Have I spent all this time trying to justify going on a diet or trying to justify going off my diet? This is only day 5 of the diet, mind you. I’m not starving. It’s not a stupid diet. It’s a very reasonable diet and will probably make me healthier. I want to be healthier because that is the main reason I don’t want to get fat. I am not a fit person. I’ve been tap dancing and clogging for more than a decade, and I still can’t run up the stairs inside my own house without my legs screaming at me afterwards. I can’t run on level ground for more than probably 30 seconds without stopping to catch my breath–and then I can’t start again. I’m old and everything hurts, and all I can think is that the more I weigh, the harder it will be to do all the things I really shouldn’t have this much trouble doing. I hurt my back in December and finally went to the doctor a couple weeks ago. She sent me to the physical therapist, who has assigned me some simple, very low-impact core-strengthening exercises. I used to joke that my abdominal muscles just disappeared with my last pregnancy, but I’m beginning to think that is actually what happened because these simple, very low-impact core-strengthening exercises are murdering me. I feel like I should get an x-ray or something and see if the abdominal muscles are really still there and make sure they haven’t become empty husks or something. I can still suck in my gut, so in theory I must have some abdominal muscles, yes? I just don’t get it.

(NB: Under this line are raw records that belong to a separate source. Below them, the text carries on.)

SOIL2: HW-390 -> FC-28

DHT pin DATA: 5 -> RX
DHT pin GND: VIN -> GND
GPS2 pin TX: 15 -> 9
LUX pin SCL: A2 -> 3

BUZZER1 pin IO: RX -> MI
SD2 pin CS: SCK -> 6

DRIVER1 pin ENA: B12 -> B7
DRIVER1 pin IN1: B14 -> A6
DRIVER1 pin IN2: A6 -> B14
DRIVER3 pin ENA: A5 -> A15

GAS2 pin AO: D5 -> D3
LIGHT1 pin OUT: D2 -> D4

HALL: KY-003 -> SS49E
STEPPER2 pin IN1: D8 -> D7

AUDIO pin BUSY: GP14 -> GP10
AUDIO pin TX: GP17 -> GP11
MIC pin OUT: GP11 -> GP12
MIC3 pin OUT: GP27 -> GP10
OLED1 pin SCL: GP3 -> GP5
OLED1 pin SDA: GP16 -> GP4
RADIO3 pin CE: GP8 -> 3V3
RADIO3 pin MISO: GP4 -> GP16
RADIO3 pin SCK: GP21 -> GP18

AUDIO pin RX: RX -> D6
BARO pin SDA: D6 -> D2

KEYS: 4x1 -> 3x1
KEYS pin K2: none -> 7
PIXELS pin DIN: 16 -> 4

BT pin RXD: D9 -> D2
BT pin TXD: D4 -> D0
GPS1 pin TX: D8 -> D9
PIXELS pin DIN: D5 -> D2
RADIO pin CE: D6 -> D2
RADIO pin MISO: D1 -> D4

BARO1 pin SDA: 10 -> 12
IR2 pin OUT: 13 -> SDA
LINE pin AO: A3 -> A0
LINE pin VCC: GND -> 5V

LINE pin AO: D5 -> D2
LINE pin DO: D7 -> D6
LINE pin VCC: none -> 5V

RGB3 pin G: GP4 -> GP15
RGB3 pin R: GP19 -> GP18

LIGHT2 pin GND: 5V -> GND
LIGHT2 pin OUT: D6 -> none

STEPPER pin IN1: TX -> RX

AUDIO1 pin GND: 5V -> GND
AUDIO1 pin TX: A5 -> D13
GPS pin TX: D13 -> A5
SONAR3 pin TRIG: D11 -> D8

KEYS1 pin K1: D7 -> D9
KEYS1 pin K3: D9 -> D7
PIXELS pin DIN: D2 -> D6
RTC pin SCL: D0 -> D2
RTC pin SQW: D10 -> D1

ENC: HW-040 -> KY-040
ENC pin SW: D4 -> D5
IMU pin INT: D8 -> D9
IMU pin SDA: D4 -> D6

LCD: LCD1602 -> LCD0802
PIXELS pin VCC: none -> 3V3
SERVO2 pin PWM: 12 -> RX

I just want a peanut butter sandwich. I want a peanut butter sandwich because I’m sad and I’m more sad that I can’t have a peanut butter sandwich. I wouldn’t even need jelly, just peanut butter. I wouldn’t even need two slices of bread, just one. And a glass of milk. Not skim milk, real milk. But that would be one-third of my allotted calories for the day and the calorie-counting app I downloaded for my phone would scold me in red letters about my fat intake. It just isn’t worth it. (I hate being scolded, especially in red letters! It’s a pretty useful app otherwise, if you like that sort of thing.) And I need to get off my butt and exercise now if I want to be in the black at the end of the day, so I will quit typing now, as typing doesn’t burn calories (unfortunately).

You know what else ought to burn calories but doesn’t? Making salads. What a time suck. But I digress. Gentle readers, adieu.